# Action item A:
Which relaxation states does the text on nasal congestion say the parasympathetic nervous system activates? List every one.
# Action item B:
In the text on nasal congestion, reproduce everything from "1. Nasal decongestants." down to "off this drug.", swapping "ENT doctor" for "nasal specialist".
# Action item C:
According to the text on nasal congestion, what is the maximum number of days these decongestant products should be used?

# Document excerpt:
However, in this article, I’d like to focus on ways to decongest your stuffy nose by describing natural and unnatural ways of changing the status of your nasal autonomic nervous system. Nasal breathing is controlled by the two parts of the autonomic nervous system: sympathetic and parasympathetic.

The sympathetic nervous system controls your “fight or flight” response, causing constriction of your blood vessels. The parasympathetic nervous system activates your relaxation state, such as sleep, digestion, and sex. This is also what explains the nasal cycle, where one side opens up, alternating from side to side every few hours. This article will go over 5 unnatural and 7 natural ways of activating your nose’s sympathetic nervous system to improve your nasal breathing.

5 Unnatural Ways to Breathe Better Through Your Nose

  1. Nasal decongestants. Over-the-counter nasal decongestants such as phenylephrine or oxymetazoline are probably some of the most commonly used treatments for people with stuffy noses. These medications constrict blood vessels receptors inside your nose. The effects can be relatively quick and dramatic, but the effect lasts shorter and shorter the longer you use it. This is why it’s important not to use these products for more than 3-5 days. Many people become addicted to these sprays, leading to a condition called rhinitis medicamentosa. If you are addicted, you must see an ENT doctor who can help you wean you off this drug.

# Saved entries:
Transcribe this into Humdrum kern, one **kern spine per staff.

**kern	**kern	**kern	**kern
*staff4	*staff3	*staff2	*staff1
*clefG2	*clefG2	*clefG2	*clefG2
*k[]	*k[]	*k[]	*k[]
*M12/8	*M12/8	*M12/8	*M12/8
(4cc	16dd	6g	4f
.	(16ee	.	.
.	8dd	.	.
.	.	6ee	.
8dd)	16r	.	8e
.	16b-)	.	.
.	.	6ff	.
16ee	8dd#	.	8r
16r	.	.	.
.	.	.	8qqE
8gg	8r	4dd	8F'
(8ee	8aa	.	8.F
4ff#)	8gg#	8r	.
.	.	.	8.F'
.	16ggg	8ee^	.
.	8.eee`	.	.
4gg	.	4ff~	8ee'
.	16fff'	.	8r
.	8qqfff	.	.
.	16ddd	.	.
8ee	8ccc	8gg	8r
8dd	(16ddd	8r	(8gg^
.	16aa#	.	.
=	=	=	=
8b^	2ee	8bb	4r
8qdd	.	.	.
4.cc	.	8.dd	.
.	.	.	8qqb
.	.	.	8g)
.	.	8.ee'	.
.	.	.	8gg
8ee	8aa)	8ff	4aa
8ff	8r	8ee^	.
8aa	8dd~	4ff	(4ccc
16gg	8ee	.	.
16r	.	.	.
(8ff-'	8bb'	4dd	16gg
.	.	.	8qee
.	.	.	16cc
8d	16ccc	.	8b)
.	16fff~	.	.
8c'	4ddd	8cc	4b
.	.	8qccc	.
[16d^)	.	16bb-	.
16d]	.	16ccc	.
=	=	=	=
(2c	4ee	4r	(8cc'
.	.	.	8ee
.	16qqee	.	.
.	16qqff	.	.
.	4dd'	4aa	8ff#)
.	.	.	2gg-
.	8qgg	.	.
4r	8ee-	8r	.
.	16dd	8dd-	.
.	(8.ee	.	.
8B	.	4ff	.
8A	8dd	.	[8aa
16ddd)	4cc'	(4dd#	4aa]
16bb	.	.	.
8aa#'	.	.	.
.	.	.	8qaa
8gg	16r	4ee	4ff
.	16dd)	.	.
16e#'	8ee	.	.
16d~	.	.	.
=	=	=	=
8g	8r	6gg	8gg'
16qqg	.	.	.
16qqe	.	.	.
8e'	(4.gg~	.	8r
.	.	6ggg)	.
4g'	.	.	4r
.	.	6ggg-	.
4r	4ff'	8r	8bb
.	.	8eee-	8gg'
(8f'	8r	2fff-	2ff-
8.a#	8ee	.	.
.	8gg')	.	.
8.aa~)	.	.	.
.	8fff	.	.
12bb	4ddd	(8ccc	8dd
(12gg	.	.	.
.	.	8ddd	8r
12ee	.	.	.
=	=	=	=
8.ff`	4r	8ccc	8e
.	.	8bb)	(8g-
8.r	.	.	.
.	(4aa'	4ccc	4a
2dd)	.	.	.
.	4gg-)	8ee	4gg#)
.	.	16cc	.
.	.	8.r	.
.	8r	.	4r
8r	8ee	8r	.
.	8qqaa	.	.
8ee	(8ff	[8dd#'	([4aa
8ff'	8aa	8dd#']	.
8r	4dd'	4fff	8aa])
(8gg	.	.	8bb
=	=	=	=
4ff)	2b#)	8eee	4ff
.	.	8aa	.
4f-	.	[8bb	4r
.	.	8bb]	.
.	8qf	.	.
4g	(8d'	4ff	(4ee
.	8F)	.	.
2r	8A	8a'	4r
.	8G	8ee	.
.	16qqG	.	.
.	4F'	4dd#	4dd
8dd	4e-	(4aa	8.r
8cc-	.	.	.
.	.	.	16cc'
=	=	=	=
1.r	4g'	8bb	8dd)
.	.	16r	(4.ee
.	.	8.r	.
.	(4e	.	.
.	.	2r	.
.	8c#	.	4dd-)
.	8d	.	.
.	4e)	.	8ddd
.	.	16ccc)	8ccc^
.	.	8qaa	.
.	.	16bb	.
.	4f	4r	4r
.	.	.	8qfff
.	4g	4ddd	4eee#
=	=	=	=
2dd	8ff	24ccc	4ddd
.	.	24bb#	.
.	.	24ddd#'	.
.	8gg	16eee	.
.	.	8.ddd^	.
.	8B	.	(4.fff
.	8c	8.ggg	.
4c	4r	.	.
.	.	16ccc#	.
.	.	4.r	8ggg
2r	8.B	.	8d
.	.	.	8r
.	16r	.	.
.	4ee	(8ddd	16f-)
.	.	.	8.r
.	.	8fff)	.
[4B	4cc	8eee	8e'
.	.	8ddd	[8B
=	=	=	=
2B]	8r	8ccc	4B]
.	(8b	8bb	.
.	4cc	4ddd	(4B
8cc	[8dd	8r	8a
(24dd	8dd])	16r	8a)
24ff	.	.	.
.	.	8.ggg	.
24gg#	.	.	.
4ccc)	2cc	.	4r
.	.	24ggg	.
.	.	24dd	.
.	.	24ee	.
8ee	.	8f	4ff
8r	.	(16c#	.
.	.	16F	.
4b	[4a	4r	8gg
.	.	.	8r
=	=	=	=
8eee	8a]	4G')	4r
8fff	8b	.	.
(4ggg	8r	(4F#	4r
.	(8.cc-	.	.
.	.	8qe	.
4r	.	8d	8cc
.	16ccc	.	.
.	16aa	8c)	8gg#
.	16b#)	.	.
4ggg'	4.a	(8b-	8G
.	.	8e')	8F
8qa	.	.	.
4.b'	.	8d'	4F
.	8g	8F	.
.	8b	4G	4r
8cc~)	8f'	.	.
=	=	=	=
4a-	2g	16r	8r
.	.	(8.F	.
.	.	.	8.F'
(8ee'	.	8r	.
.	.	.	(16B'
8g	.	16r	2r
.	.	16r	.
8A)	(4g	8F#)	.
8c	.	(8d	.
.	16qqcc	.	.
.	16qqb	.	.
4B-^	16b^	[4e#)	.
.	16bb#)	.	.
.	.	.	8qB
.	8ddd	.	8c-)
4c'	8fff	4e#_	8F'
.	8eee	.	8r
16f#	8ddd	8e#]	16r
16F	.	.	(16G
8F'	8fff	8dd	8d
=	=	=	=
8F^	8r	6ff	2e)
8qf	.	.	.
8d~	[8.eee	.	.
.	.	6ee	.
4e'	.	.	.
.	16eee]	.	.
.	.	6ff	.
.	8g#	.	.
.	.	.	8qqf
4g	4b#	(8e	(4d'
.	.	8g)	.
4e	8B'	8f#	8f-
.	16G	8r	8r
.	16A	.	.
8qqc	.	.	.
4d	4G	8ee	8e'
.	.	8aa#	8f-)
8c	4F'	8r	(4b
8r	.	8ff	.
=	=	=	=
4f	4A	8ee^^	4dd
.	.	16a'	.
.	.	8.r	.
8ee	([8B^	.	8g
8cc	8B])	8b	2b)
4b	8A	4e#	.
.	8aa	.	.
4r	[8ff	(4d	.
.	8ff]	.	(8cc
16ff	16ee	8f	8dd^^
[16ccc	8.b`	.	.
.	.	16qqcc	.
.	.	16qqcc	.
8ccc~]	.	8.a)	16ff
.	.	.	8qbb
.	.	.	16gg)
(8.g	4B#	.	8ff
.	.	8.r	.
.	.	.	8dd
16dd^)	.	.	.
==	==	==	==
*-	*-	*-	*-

# Written answer A:
Sleep, digestion, and sex.

# Written answer B:
1. Nasal decongestants. Over-the-counter nasal decongestants such as phenylephrine or oxymetazoline are probably some of the most commonly used treatments for people with stuffy noses. These medications constrict blood vessels receptors inside your nose. The effects can be relatively quick and dramatic, but the effect lasts shorter and shorter the longer you use it. This is why it’s important not to use these products for more than 3-5 days. Many people become addicted to these sprays, leading to a condition called rhinitis medicamentosa. If you are addicted, you must see an nasal specialist who can help you wean you off this drug.

# Written answer C:
No more than 3-5 days.